El Salvador’daki üçüncü durağımız Joya de Ceren. Joya de Ceren’in bulunduğu bölge Mesoamerica kültür bölgesi olarak anılıyor. 1993’ten beri Unesco’nun koruması altında olan Joya de Ceren’i tanımlamak için en doğru tabir El Salvador’un Pompei’si.
Buraya da ilk girdiğinizde önce karşınıza bölgenin tarihinin anlatıldığı küçük bir müze çıkıyor. Bu müzede volkanik patlamadan kalan bazı lav püskürtüleri ve yıllar içinde volkanik külün altında kalıp fosilleşmiş iskeletler de görülebilir.
Joya de Ceren ilk olarak MÖ 1200’lerde kurulmuş. O dönemde buraya yerleşenler çiftçilik ile ilgileniyormuş. İlopango volkanı MS 200 senesinde hareketlenmeye başlamış. MS 400-500 senelerinde ise İlopango volkanında çok ciddi patlamalar meydana gelmiş. Bu patlamalar El Salvador’un batı bölümünde nüfusun yer değiştirmesine neden olmuş. Ancak bu patlamalar sonrası bölgeye yeniden yerleşim başlamış.
Ancak 7.yy civarında bu kasaba yakınlarında bölgesel bir patlama meydana gelmiş. Bu patlamada ortaya çıkan su buharı ve kü insanları doğru düzgün eşyalarını alamadan bu bölgeyi terketmeye zorlamış. İnsanlar bölgeyi boşalttıktan çok kısa zaman içinde bölgedeki volkanik aktivite nedeni ile tüm kasaba volkanik kül tabakası altında kalmış. Zaman içinde 14 farklı katman ve yüksekliği 4-6 metre arasında değişen küllerin altında gömülü kalmış bu kasaba.

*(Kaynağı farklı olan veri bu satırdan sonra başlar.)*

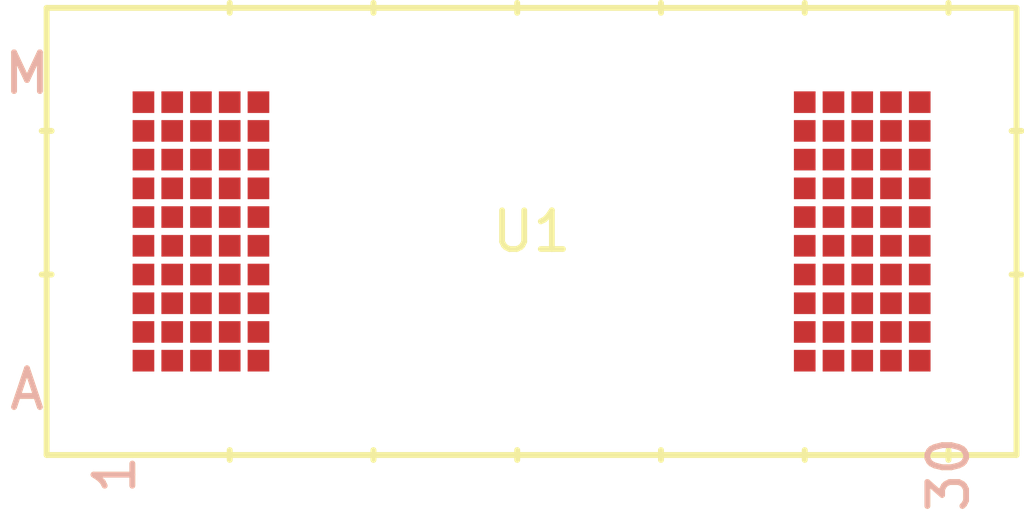
<source format=kicad_pcb>
(kicad_pcb
	(version 20240108)
	(generator "pcbnew")
	(generator_version "8.0")
	(general
		(thickness 1.6)
		(legacy_teardrops no)
	)
	(paper "A4")
	(layers
		(0 "F.Cu" signal)
		(31 "B.Cu" signal)
		(32 "B.Adhes" user "B.Adhesive")
		(33 "F.Adhes" user "F.Adhesive")
		(34 "B.Paste" user)
		(35 "F.Paste" user)
		(36 "B.SilkS" user "B.Silkscreen")
		(37 "F.SilkS" user "F.Silkscreen")
		(38 "B.Mask" user)
		(39 "F.Mask" user)
		(40 "Dwgs.User" user "User.Drawings")
		(41 "Cmts.User" user "User.Comments")
		(42 "Eco1.User" user "User.Eco1")
		(43 "Eco2.User" user "User.Eco2")
		(44 "Edge.Cuts" user)
		(45 "Margin" user)
		(46 "B.CrtYd" user "B.Courtyard")
		(47 "F.CrtYd" user "F.Courtyard")
		(48 "B.Fab" user)
		(49 "F.Fab" user)
		(50 "User.1" user)
		(51 "User.2" user)
		(52 "User.3" user)
		(53 "User.4" user)
		(54 "User.5" user)
		(55 "User.6" user)
		(56 "User.7" user)
		(57 "User.8" user)
		(58 "User.9" user)
	)
	(setup
		(pad_to_mask_clearance 0)
		(allow_soldermask_bridges_in_footprints no)
		(pcbplotparams
			(layerselection 0x00010fc_ffffffff)
			(plot_on_all_layers_selection 0x0000000_00000000)
			(disableapertmacros no)
			(usegerberextensions no)
			(usegerberattributes yes)
			(usegerberadvancedattributes yes)
			(creategerberjobfile yes)
			(dashed_line_dash_ratio 12.000000)
			(dashed_line_gap_ratio 3.000000)
			(svgprecision 4)
			(plotframeref no)
			(viasonmask no)
			(mode 1)
			(useauxorigin no)
			(hpglpennumber 1)
			(hpglpenspeed 20)
			(hpglpendiameter 15.000000)
			(pdf_front_fp_property_popups yes)
			(pdf_back_fp_property_popups yes)
			(dxfpolygonmode yes)
			(dxfimperialunits yes)
			(dxfusepcbnewfont yes)
			(psnegative no)
			(psa4output no)
			(plotreference yes)
			(plotvalue yes)
			(plotfptext yes)
			(plotinvisibletext no)
			(sketchpadsonfab no)
			(subtractmaskfromsilk no)
			(outputformat 1)
			(mirror no)
			(drillshape 1)
			(scaleselection 1)
			(outputdirectory "")
		)
	)
	(net 0 "")
	(net 1 "unconnected-(U1-VSS-PadH4)")
	(net 2 "unconnected-(U1-D_BP(5)-PadJ25)")
	(net 3 "unconnected-(U1-VDD-PadD2)")
	(net 4 "unconnected-(U1-D_BN(1)-PadE26)")
	(net 5 "unconnected-(U1-D_AN(1)-PadF4)")
	(net 6 "unconnected-(U1-VDD-PadL2)")
	(net 7 "unconnected-(U1-VBIAS(3)-PadB4)")
	(net 8 "unconnected-(U1-VDDI-PadG2)")
	(net 9 "unconnected-(U1-D_BP(1)-PadE27)")
	(net 10 "unconnected-(U1-VDDI-PadF3)")
	(net 11 "unconnected-(U1-VDDI-PadE28)")
	(net 12 "unconnected-(U1-VSS-PadH5)")
	(net 13 "unconnected-(U1-VDD-PadH29)")
	(net 14 "unconnected-(U1-DMD_DEN_ARSTZ-PadB6)")
	(net 15 "unconnected-(U1-VSS-PadJ26)")
	(net 16 "unconnected-(U1-D_BP(6)-PadK28)")
	(net 17 "unconnected-(U1-VDD-PadK2)")
	(net 18 "unconnected-(U1-VSS-PadK26)")
	(net 19 "unconnected-(U1-VSS-PadC26)")
	(net 20 "unconnected-(U1-LS_CLK-PadC3)")
	(net 21 "unconnected-(U1-VDD-PadH28)")
	(net 22 "unconnected-(U1-D_BN(6)-PadL28)")
	(net 23 "unconnected-(U1-VDD-PadH2)")
	(net 24 "unconnected-(U1-D_AP(4)-PadJ6)")
	(net 25 "unconnected-(U1-VSS-PadH25)")
	(net 26 "unconnected-(U1-VDD-PadC2)")
	(net 27 "unconnected-(U1-D_AN(0)-PadG3)")
	(net 28 "unconnected-(U1-VSS-PadD4)")
	(net 29 "unconnected-(U1-VDD-PadJ2)")
	(net 30 "unconnected-(U1-VDD-PadJ29)")
	(net 31 "unconnected-(U1-VBIAS(3)-PadB27)")
	(net 32 "unconnected-(U1-DCLK_AP-PadK3)")
	(net 33 "unconnected-(U1-VDD-PadE29)")
	(net 34 "unconnected-(U1-D_AP(5)-PadL6)")
	(net 35 "unconnected-(U1-D_BP(3)-PadD25)")
	(net 36 "unconnected-(U1-VSS-PadB26)")
	(net 37 "unconnected-(U1-D_AP(7)-PadL4)")
	(net 38 "unconnected-(U1-D_BN(4)-PadL25)")
	(net 39 "unconnected-(U1-D_BN(0)-PadG27)")
	(net 40 "unconnected-(U1-VDDI-PadF28)")
	(net 41 "unconnected-(U1-D_BP(7)-PadJ27)")
	(net 42 "unconnected-(U1-VDD-PadJ28)")
	(net 43 "unconnected-(U1-LS_WDATA-PadD3)")
	(net 44 "unconnected-(U1-VSS-PadF6)")
	(net 45 "unconnected-(U1-VSS-PadK6)")
	(net 46 "unconnected-(U1-VDD-PadE2)")
	(net 47 "unconnected-(U1-VOFFSET(3)-PadB2)")
	(net 48 "unconnected-(U1-D_AP(2)-PadE4)")
	(net 49 "unconnected-(U1-VSS-PadF25)")
	(net 50 "unconnected-(U1-VSS-PadL27)")
	(net 51 "unconnected-(U1-D_AP(0)-PadH3)")
	(net 52 "unconnected-(U1-VOFFSET(3)-PadC29)")
	(net 53 "unconnected-(U1-VSS-PadC25)")
	(net 54 "unconnected-(U1-D_AN(5)-PadL5)")
	(net 55 "unconnected-(U1-VSS-PadF26)")
	(net 56 "unconnected-(U1-VSS-PadE25)")
	(net 57 "unconnected-(U1-VDD-PadL29)")
	(net 58 "unconnected-(U1-VSS-PadD5)")
	(net 59 "unconnected-(U1-DCLK_BP-PadH27)")
	(net 60 "unconnected-(U1-VSS-PadC5)")
	(net 61 "unconnected-(U1-VSS-PadJ4)")
	(net 62 "unconnected-(U1-VSS-PadC27)")
	(net 63 "unconnected-(U1-VSS-PadG26)")
	(net 64 "unconnected-(U1-VSS-PadD6)")
	(net 65 "unconnected-(U1-VDD-PadD29)")
	(net 66 "unconnected-(U1-VSS-PadB29)")
	(net 67 "unconnected-(U1-D_AP(6)-PadG6)")
	(net 68 "unconnected-(U1-D_BN(7)-PadK27)")
	(net 69 "unconnected-(U1-VDDI-PadF2)")
	(net 70 "unconnected-(U1-VSS-PadK5)")
	(net 71 "unconnected-(U1-D_AN(4)-PadJ5)")
	(net 72 "unconnected-(U1-D_AN(3)-PadE6)")
	(net 73 "unconnected-(U1-VDD-PadK29)")
	(net 74 "unconnected-(U1-LS_RDATA_B-PadC4)")
	(net 75 "unconnected-(U1-D_BP(2)-PadD27)")
	(net 76 "unconnected-(U1-D_BN(2)-PadD28)")
	(net 77 "unconnected-(U1-VRESET-PadB28)")
	(net 78 "unconnected-(U1-D_AP(1)-PadG4)")
	(net 79 "unconnected-(U1-DCLK_AN-PadJ3)")
	(net 80 "unconnected-(U1-VSS-PadH6)")
	(net 81 "unconnected-(U1-D_AP(3)-PadE5)")
	(net 82 "unconnected-(U1-D_BN(5)-PadK25)")
	(net 83 "unconnected-(U1-VDDI-PadG29)")
	(net 84 "unconnected-(U1-VSS-PadB25)")
	(net 85 "unconnected-(U1-D_AN(6)-PadG5)")
	(net 86 "unconnected-(U1-VSS-PadC28)")
	(net 87 "unconnected-(U1-D_AN(7)-PadL3)")
	(net 88 "unconnected-(U1-VSS-PadF5)")
	(net 89 "unconnected-(U1-VRESET-PadB3)")
	(net 90 "unconnected-(U1-D_BP(4)-PadL26)")
	(net 91 "unconnected-(U1-D_BN(3)-PadD26)")
	(net 92 "unconnected-(U1-LS_RDATA_A-PadC6)")
	(net 93 "unconnected-(U1-VSS-PadB5)")
	(net 94 "unconnected-(U1-D_AN(2)-PadE3)")
	(net 95 "unconnected-(U1-VDDI-PadF29)")
	(net 96 "unconnected-(U1-DCLK_BN-PadH26)")
	(net 97 "unconnected-(U1-VDDI-PadG28)")
	(net 98 "unconnected-(U1-VSS-PadG25)")
	(net 99 "unconnected-(U1-D_BP(0)-PadF27)")
	(net 100 "unconnected-(U1-VSS-PadK4)")
	(footprint "DLP:CLGA100_FQL_TEX" (layer "F.Cu") (at 51.977599 170.1592))
)

</source>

Yıllar sonra burası 1976 senesinde buldozerler kazı çalışması yaparken tesadüfen keşfedilmiş. 1978 senesinde ise bu arkeolojik alanın gün yüzüne çıkartılması konusunda Payso Sheets isimli bir arkeolog çalışmalara başlamış.
Bu yerleşimde kişisel eşyalar bulunmuş ama hiç iskelet bulunmamış. Bu da zamanında insanların bu bölgeyi terk ettiğini gösteriyor. Küller altında bulunan bezelye ve mısır tarlaları dönem insanlarının çiftçilik ile geçindiğini kanıtlıyor.
Hemen çıkışta ise eski köy evlerinin bir modelini yapmışlar. Girip çıkmak gerçekten oldukça zordu.
Bu etkileyici yerden sonra bir başka etkileyici yer olan El Boqueron Ulusal Parkına gidiyoruz. Burada yolda bir fotoğraf paylaşmak istiyorum. Yakın zamanda püskürmüş olan bir volkanın kalıntıları yerlerde. Bu görüntü El Salvador’da o kadar sıradan bir durum ki.
El Boqueron Ulusal Parkı, El Salvador’daki en güzel manzaralardan birine sahip. Ayrıca tepeden başkent San Salvador’u da fotoğraflayabiliyoruz.
Deniz seviyesinden 1.800 metre yükseklikteki San Salvador volkanı üzerinde yer alan El Boqueron’daki en görülmesi gereken nokta krater. Bu kraterin derinliği 558 metre, çapı ise 5 kilometre.
Krater tabanına bir lider eşliğinde dağcılık konusunda uzman kişiler inebiliyormuş. Ancak gerçekten çok dik.
Tabii bu patlama günümüzden binlerce yıl önce gerçekleştiği için artık kısmen krater içinde de bitki örtüsü oluşmuş.
Parkın girişinde yer alan merkezde patlamanın nasıl gerçekleştiğini anlatan bir canlandırma video gösterisi var. Kesinlikle önce izleyip sonra bölgeyi dolaşmanızı öneririm.
Bir de bu merkezde yerel El Salvador kıyafetlerine bürünüp bir fotoğraf da çektirebilirsiniz.